First, before this contest I did go over MontieGear website and looked through the slingshot details. My impression was that it is meant for hammergrip (there is even an accessory for it). I thought it is going to be bulky and didn't buy. Also, some other vendor here was saying that Y-shot was bulky so my own impression got reinforced. How wrong I was! Before receiving my prize I was thinking of selling it off. But am I so impressed that I decided to keep this.

My first impression was how light it is. Aluminum slingshots are not light but because of all those cavities this one is so perfect. I had a G5 Hathcock and I found it unnecessarily heavy and had to sell it off. This is perfect weight. As a former engineer I appreciate the truss like design used in this slingshot (I know it is very strong). This is also a work of art - heirloom quality to beat. Finally, if anyone is spreading the misinformation that this is bulky, it needs to stop. The size is just fine.

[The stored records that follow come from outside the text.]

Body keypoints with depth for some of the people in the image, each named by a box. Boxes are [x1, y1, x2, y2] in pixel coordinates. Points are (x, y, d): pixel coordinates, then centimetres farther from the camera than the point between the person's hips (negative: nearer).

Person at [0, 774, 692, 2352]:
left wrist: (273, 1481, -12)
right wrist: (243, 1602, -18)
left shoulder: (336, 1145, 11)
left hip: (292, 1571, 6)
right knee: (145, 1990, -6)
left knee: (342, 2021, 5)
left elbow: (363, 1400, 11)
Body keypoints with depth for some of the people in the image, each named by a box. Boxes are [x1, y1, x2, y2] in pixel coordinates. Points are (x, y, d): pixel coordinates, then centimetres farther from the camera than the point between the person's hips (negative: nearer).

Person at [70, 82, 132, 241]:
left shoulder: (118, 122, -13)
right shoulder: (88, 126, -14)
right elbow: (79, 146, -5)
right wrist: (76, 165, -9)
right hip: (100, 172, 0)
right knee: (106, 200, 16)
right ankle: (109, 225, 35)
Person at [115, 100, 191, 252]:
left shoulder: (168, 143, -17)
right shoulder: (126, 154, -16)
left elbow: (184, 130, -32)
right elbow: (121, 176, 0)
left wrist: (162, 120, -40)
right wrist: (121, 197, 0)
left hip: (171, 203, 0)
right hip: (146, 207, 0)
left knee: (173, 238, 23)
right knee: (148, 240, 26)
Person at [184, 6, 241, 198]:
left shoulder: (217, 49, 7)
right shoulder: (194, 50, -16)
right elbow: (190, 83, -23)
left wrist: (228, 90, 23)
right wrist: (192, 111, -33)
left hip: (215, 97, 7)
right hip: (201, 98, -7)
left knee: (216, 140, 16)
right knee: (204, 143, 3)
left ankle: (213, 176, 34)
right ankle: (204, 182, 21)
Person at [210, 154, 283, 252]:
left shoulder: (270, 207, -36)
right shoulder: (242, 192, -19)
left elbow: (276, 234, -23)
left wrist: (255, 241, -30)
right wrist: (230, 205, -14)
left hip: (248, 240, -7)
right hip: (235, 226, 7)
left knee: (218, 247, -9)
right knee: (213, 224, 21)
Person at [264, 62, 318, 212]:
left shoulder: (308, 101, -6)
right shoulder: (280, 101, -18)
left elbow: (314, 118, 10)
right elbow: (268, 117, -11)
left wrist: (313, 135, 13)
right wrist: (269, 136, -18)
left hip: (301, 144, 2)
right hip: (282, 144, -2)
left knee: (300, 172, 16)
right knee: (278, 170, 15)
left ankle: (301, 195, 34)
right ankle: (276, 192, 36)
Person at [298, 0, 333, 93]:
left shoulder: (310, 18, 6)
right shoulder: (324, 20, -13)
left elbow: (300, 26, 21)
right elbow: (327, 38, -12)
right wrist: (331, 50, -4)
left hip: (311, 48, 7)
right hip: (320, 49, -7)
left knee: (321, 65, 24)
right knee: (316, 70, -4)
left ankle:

Secondly, the shape actually works fine for pinch grip and thumb brace hold. I don't like hammer grip, and I don't think hammer grip can be used effectively without some type of wrist support. I am using this in thumb brace grip only. Very accurate. Surprisingly all those edges disappear and don't cause any discomfort. I fabricated a small support for my thumb, from a L shaped aluminum piece from local hardware store and using hacksaw and files. This thumb support makes this slingshot a winner for me. The attachment mechanism for bands actually serves as an advantage here. I can actually put my thumb below the band - very supportive and comfortable. See the pictures. Of course, no band slap or anything even though my hands sit very close to the bands.

Finally, Paracord wrapping is very nice and comfortable (I have done a few complex ones myself - this one is very well done). I am going to keep this slingshot forever.

P.S.: The only grip that I use is index finger pinch and thumb brace. I use the bone at the bottom of index finger for support. I don't like to pinch my thumb (not good for the soft tissue below the joint). This shape works fine. The bolt below my thumb does not bother me (it stays away). After attaching my thumb plate, the bolts on the bottom fork also don't bother me. The only improvement I can think of is to make handle go up a little, so that top fork is closer to handle and bottom fork is farther away. This will make this slingshot asymmetrical (no longer perfect Y). This new shape will help the other 3 fingers wrap the handle better. As such the current shape is fine. I am just nitpicking.


----------



## Montie Gear (Jul 31, 2013)

Thanks for the suggestion, Cameron (summer intern) is working on drawing it up now. Once we have a prototype we'll take some pics and post it. Thanks for the suggestion!


----------